Evgeny picked up only an extremely murky impression of how the Great CODD worked. First he imagined billions upon billions of cybernetic protozoan microinformants, which would wander in clouds throughout the whole world, climbing to the very stars, collecting dispersed traces of the distant past and dragging them to some immense mechanical memory storehouse. Then his imagination sketched for him a web of wires embracing the whole Planet, stretching between gigantic towers which were scattered in hundreds over islands and continents from pole to pole. In short, he didn’t understand a thing, but did not ask again: he decided that sometime he would listen to the dictaphone tape a few times at leisure, with the corresponding books before his eyes, and then he would understand it all. But then, when Rudak began to discuss the results of his work, Evgeny forgot even about the monsters.

“We have managed to get some very interesting pictures and even entire episodes,” Rudak said. “Of course, the overwhelming majority of materials are waste—hundreds and thousands of frames superimposed one upon another, and the data filter simply breaks down when it attempts to separate them. But still we’ve been able to see something. We have witnessed the flash of a supernova near the sun one hundred million years ago. We have seen the struggles of dinosaurs and episodes of the Battle of Poitiers, the starships of alien visitors to Earth, and something else strange, incomprehensible, to which we so far have nothing corresponding or even analogous.”

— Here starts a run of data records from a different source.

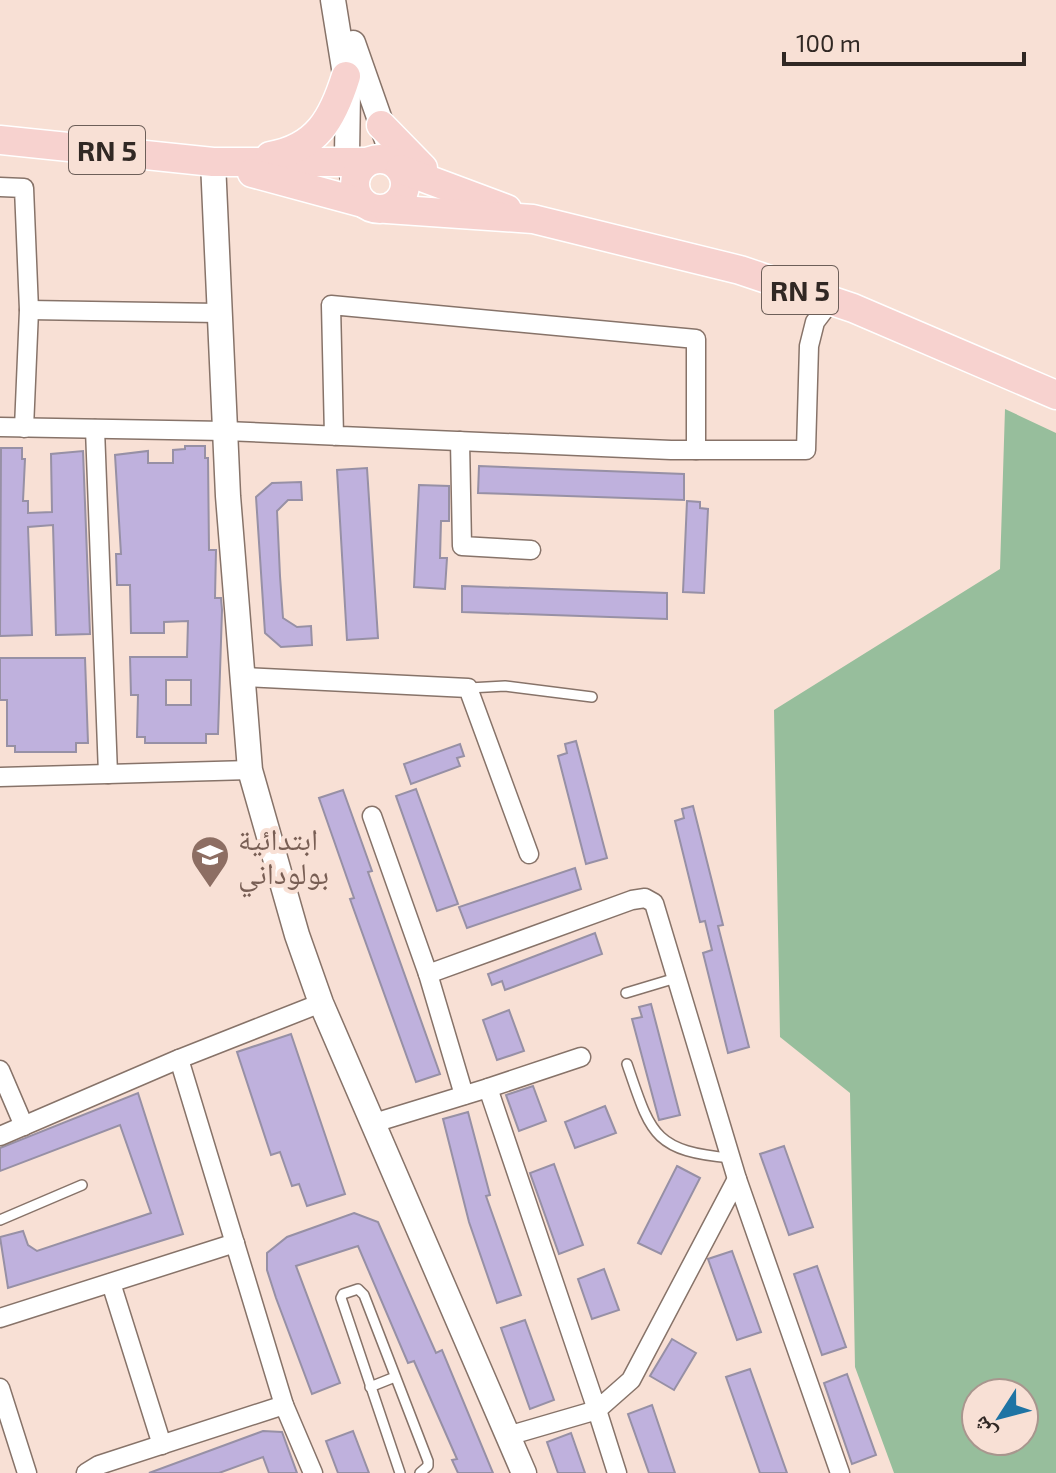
<svg xmlns="http://www.w3.org/2000/svg" width="1056" height="1473" viewBox="0 0 1056 1473" font-family="'Exo 2','Noto Naskh Arabic',sans-serif">
<style>
.forest{fill:#97be9c;fill-rule:evenodd}
.building{fill:#bfb1dd;stroke:#9790a5;stroke-width:2;fill-rule:evenodd}
.lines{fill:none;stroke-linecap:round;stroke-linejoin:round}
.lane-casing{stroke:#877369;stroke-width:12}
.street-casing{stroke:#877369;stroke-width:21}
.secondary-casing{stroke:#877369;stroke-width:27}
.primary-casing{stroke:#fff;stroke-width:31}
.lane{stroke:#fff;stroke-width:9}
.street{stroke:#fff;stroke-width:18}
.secondary{stroke:#fff;stroke-width:24}
.primary{stroke:#f7d2cf;stroke-width:28}
.labels{text-anchor:middle;dominant-baseline:central;stroke-width:8;stroke-linejoin:round;paint-order:stroke}
.shield{fill:#f8e0d5;stroke:#6d5f59;stroke-width:2}
.shield-label{font-size:28px;font-weight:bold;fill:#312824}
.education-label{font-size:30px;fill:#785e54;stroke:#f8e0d5;text-anchor:start}
</style>
<rect width="100%" height="100%" fill="#f8e0d5"/>
<!-- forest -->
<path class="forest" d="M1005,409L1056,433V1473H894L855,1367L850,1093L780,1037L774,710L1000,569ZM976,1393H1024V1441H976Z"/>
<!-- building -->
<g class="building">
<path d="M185,446H205V458H208L209,550H216L215,598H221L222,610L218,734H206V743H145V737H137L138,695H131L130,657H187L188,621L164,622V633H131L130,585H117L116,554H121L115,455L148,451V463H173V450L185,449ZM166,680H191V705H166Z"/>
<polygon points="1,448 22,448 22,459 25,459 23,501 28,501 28,513 52,512 51,454 83,451 90,634 56,635 53,525 28,527 32,635 0,636"/>
<polygon points="479,466 684,474 684,500 478,493"/>
<polygon points="367,468 378,638 347,640 337,470"/>
<polygon points="301,482 302,500 288,500 277,511 280,576 283,618 297,627 311,626 312,645 281,647 265,633 256,497 272,483"/>
<polygon points="419,485 449,486 449,521 441,521 440,558 447,558 445,589 414,587"/>
<polygon points="687,501 700,502 700,508 708,509 704,593 683,592"/>
<polygon points="462,586 667,593 667,619 462,612"/>
<polygon points="0,658 85,658 88,743 76,743 76,752 15,752 15,746 7,746 7,700 0,700"/>
<polygon points="576,741 607,858 586,864 558,756 567,753 565,744"/>
<polygon points="460,744 464,756 457,758 460,766 411,784 404,764"/>
<polygon points="416,789 458,904 437,911 396,796"/>
<polygon points="343,790 372,871 368,872 440,1074 416,1082 350,899 354,898 319,798"/>
<polygon points="693,806 723,925 718,926 749,1047 728,1053 703,953 712,950 705,921 700,922 675,821 684,818 682,809"/>
<polygon points="575,868 581,889 467,928 459,907"/>
<polygon points="595,933 602,954 505,990 502,981 492,985 488,974"/>
<polygon points="651,1004 680,1115 659,1120 632,1019 642,1017 639,1007"/>
<polygon points="509,1010 524,1051 497,1060 483,1020"/>
<polygon points="291,1034 345,1194 307,1206 299,1184 292,1186 280,1152 271,1155 237,1052"/>
<polygon points="533,1086 546,1121 519,1131 506,1095"/>
<polygon points="138,1093 183,1234 8,1288 0,1237 23,1231 28,1245 37,1251 151,1213 120,1125 0,1171 0,1148"/>
<polygon points="605,1106 616,1133 575,1148 565,1122"/>
<polygon points="468,1112 490,1195 486,1196 521,1295 497,1303 469,1222 443,1119"/>
<polygon points="784,1146 813,1227 789,1235 760,1154"/>
<polygon points="554,1164 583,1245 559,1254 530,1173"/>
<polygon points="677,1166 700,1178 661,1254 638,1243"/>
<polygon points="354,1213 378,1222 436,1353 442,1350 493,1473 458,1473 452,1460 457,1459 435,1409 414,1361 408,1363 358,1246 296,1266 340,1383 312,1394 276,1298 267,1270 267,1253 287,1237"/>
<polygon points="732,1251 761,1332 737,1340 708,1259"/>
<polygon points="817,1266 846,1347 822,1355 794,1274"/>
<polygon points="604,1269 619,1310 592,1319 578,1279"/>
<polygon points="525,1320 554,1400 530,1409 501,1328"/>
<polygon points="672,1339 696,1353 674,1390 650,1376"/>
<polygon points="750,1369 787,1473 760,1473 726,1377"/>
<polygon points="847,1374 876,1455 852,1464 824,1383"/>
<polygon points="652,1405 675,1473 649,1473 628,1414"/>
<polygon points="263,1431 282,1432 297,1473 269,1473 263,1457 219,1473 149,1473"/>
<polygon points="353,1431 369,1473 338,1473 326,1441"/>
<polygon points="571,1433 585,1473 558,1473 547,1442"/>
</g>
<g class="lines">
<!-- lane casing -->
<g class="lane-casing">
<g id="lane">
<polyline points="469,688 505,686 592,697"/>
<polyline points="626,993 676,978"/>
<path d="M627,1064C651,1134 653,1151 731,1158"/>
<polyline points="0,1220 82,1185"/>
<polyline points="370,1387 395,1377"/>
<polyline points="400,1473 341,1298 343,1294 358,1289 364,1295 428,1461 428,1466 420,1473"/>
</g>
</g>
<!-- street casing -->
<g class="street-casing">
<g id="street">
<polyline points="0,187 24,188 29,310 24,428"/>
<polyline points="29,310 218,313"/>
<polyline points="0,427 225,431 671,450 696,450 696,339 331,305 334,436"/>
<polyline points="95,429 108,774"/>
<polyline points="460,441 462,546 531,550"/>
<polyline points="696,450 806,450 809,346 815,322 831,301"/>
<polyline points="243,677 468,688 529,854"/>
<polyline points="0,777 250,770"/>
<polyline points="372,816 428,974 464,1095"/>
<polyline points="428,974 632,900 645,898 654,903 737,1179"/>
<polyline points="179,1059 321,1003"/>
<polyline points="0,1070 24,1126"/>
<polyline points="488,1088 581,1057"/>
<polyline points="374,1123 488,1088 597,1410 631,1380 737,1179 840,1473"/>
<polyline points="0,1136 179,1059 284,1405"/>
<polyline points="111,1283 162,1445"/>
<polyline points="0,1318 235,1243"/>
<polyline points="0,1388 27,1473"/>
<polyline points="511,1435 597,1410 617,1473"/>
<polyline points="86,1473 99,1465 284,1405 313,1473"/>
</g>
</g>
<!-- secondary casing -->
<g class="secondary-casing">
<g id="secondary">
<polyline points="333,0 348,93 347,155 354,183"/>
<polyline points="353,43 387,140"/>
<polyline points="213,162 228,496 250,770 297,935 321,1003 524,1473"/>
</g>
</g>
<!-- primary casing -->
<g class="primary-casing">
<g id="primary">
<polyline points="381,125 423,168"/>
<polyline points="0,140 213,162 367,162"/>
<path d="M270,156C317,148 333,118 346,76"/>
<circle cx="380" cy="184" r="25"/>
<polyline points="400,169 507,209"/>
<polyline points="252,173 363,203"/>
<polyline points="387,209 533,219 740,270 853,308 1056,395"/>
</g>
</g>
<!-- lane -->
<use href="#lane" class="lane"/>
<!-- street -->
<use href="#street" class="street"/>
<!-- secondary -->
<use href="#secondary" class="secondary"/>
<!-- primary -->
<use href="#primary" class="primary"/>
</g>
<!-- icons -->
<defs>
<g id="school-pin" transform="scale(2)"><path d="M0 17L-7.5 6A9.5 9.5 0 1 1 7.5 6Z" fill="#8d6e63" stroke="#f8e0d5"/><path d="M0-5L7-2L0 1L-7-2ZM-4 1L0 2.5L4 1V4Q0 6-4 4Z" fill="#fff"/></g>
</defs>
<g fill-rule="evenodd">
<use href="#school-pin" x="210" y="855"/>
</g>
<g class="labels">
<!-- shield labels -->
<g class="shield">
<rect x="69" y="126" width="76" height="48" rx="6"/>
<rect x="762" y="266" width="76" height="48" rx="6"/>
</g>
<g class="shield-label">
<text x="107" y="150">RN 5</text>
<text x="800" y="290">RN 5</text>
</g>
<!-- education labels -->
<g class="education-label">
<text x="238" y="838">ابتدائية<tspan x="238" dy="34">بولوداني</tspan></text>
</g>
</g>
<!-- north arrow -->
<g transform="translate(1000 1417) rotate(234)"><circle r="38" fill="#f8e0d5" stroke="#a8968e" stroke-width="2"/>
<path d="M0-6L14 30L0 20L-14 30Z" fill="#1f74a4"/>
<text y="-12" font-size="22" font-weight="bold" text-anchor="middle" fill="#312824">ش</text>
</g>
<!-- scale -->
<path d="M784 52v12h240v-12" fill="none" stroke="#312824" stroke-width="4"/>
<text x="796" y="52" font-size="24" fill="#312824" stroke="#f8e0d5" stroke-width="6" paint-order="stroke">100 m</text>
</svg>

“Would it be possible to have a look?” Evgeny asked with a quiver.

“Of course. But let’s return to this afternoon’s topic.”

The Great CODD was not only a collector of dispersed data. It was an unusually complicated and highly independent logical-analytical computer. Its levels held, besides billions of memory cells and logic elements, besides every possible information transformer and filter, its own workships, which it controlled itself. It could even build onto itself, creating new elements and models, and developing its own data. This opened up wide possibilities for its use beyond its primary purpose. At present, for example, it was carrying out all calculations for the Australian economic sphere, was being used to solve many problems in general cybernetics, and was performing functions of precise diagnostics, having for this purpose branches in all the major cities of the Planet and on some off-planet bases. Besides all this, the Great CODD undertook “fortune telling.”